Abstract:
Purpose: Persons with Huntington's disease (HD) have a high incidence of falls. Autonomic nervous system dysfunction has been reported even in early stages of this disease. To date, there has been no analysis of the relationship between heart rate variability (HRV) and falls in this patient population. The aim of the study reported here was to evaluate the relationship between HRV and falls in persons with HD.
Methods: Huntington's disease patients enrolled in a prospective study on fear of falling and falls were assessed using short-term HRV analyses and blood pressure measures in both the resting and standing states. Time-frequency domains and nonlinear parameters were calculated. Data on falls, the risk of falling (RoF) and disease-specific scales were collected at baseline and at the end of the 6-month follow-up.

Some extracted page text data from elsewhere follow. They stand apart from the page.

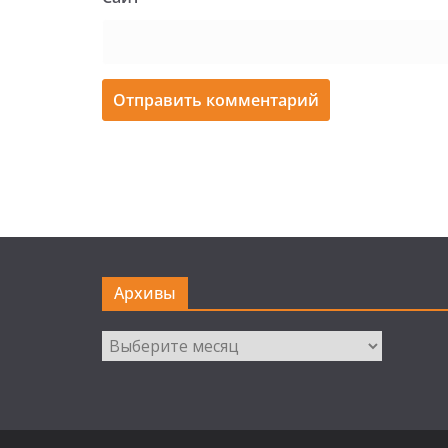
Архивы
Архивы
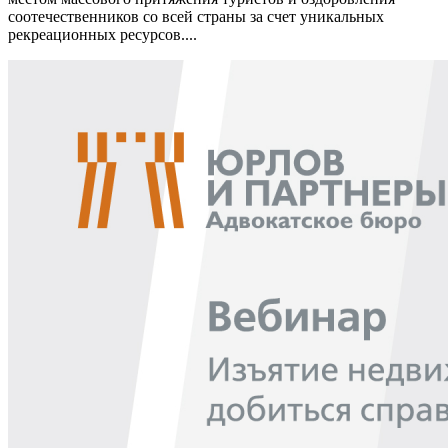
соотечественников со всей страны за счет уникальных
рекреационных ресурсов....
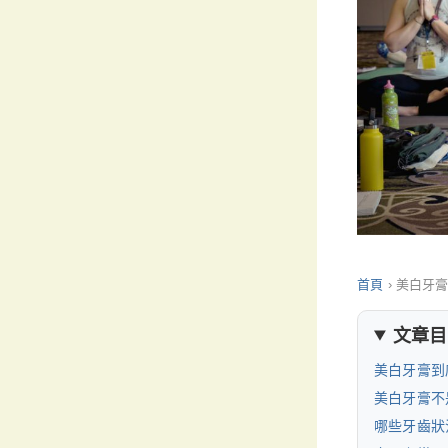
首頁
›
美白牙
文章目
美白牙膏到
美白牙膏不
哪些牙齒狀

Results: Of the 24 HD patients who were invited to participate in the study, 20 completed the baseline analysis and 18 completed the 6-month follow-up. At baseline, seven (35%) HD patients reported at least one fall (single fallers) and 13 (65%) reported ≥ 2 falls (recurrent fallers) in the previous 12 months. At baseline, recurrent fallers had lower RMSSD (root mean square of successive RR interval differences) in the resting state (RMSSD-resting), higher LF/HF (low/high frequency) ratio in both states and higher DFA-α1 parameter (detrended fluctuation analyses over the short term) in both states. This association was similar at the 6-month follow-up for recurrent fallers, who showed lower RMSSD-resting and higher LF/HF ratio in the standing state (LF/HF-standing) than single fallers. Significant correlations were found between the number of falls, RMSSD-resting and LF/HF-standing. No differences were found between recurrent and single fallers for any blood pressure measures.
Conclusions: The observed HRV pattern is consistent with a higher sympathetic prevalence associated with a higher RoF. Reduced parasympathetic HRV values in this patient population predict being a recurrent faller at 6 months of follow-up, independently of orthostatic phenomena.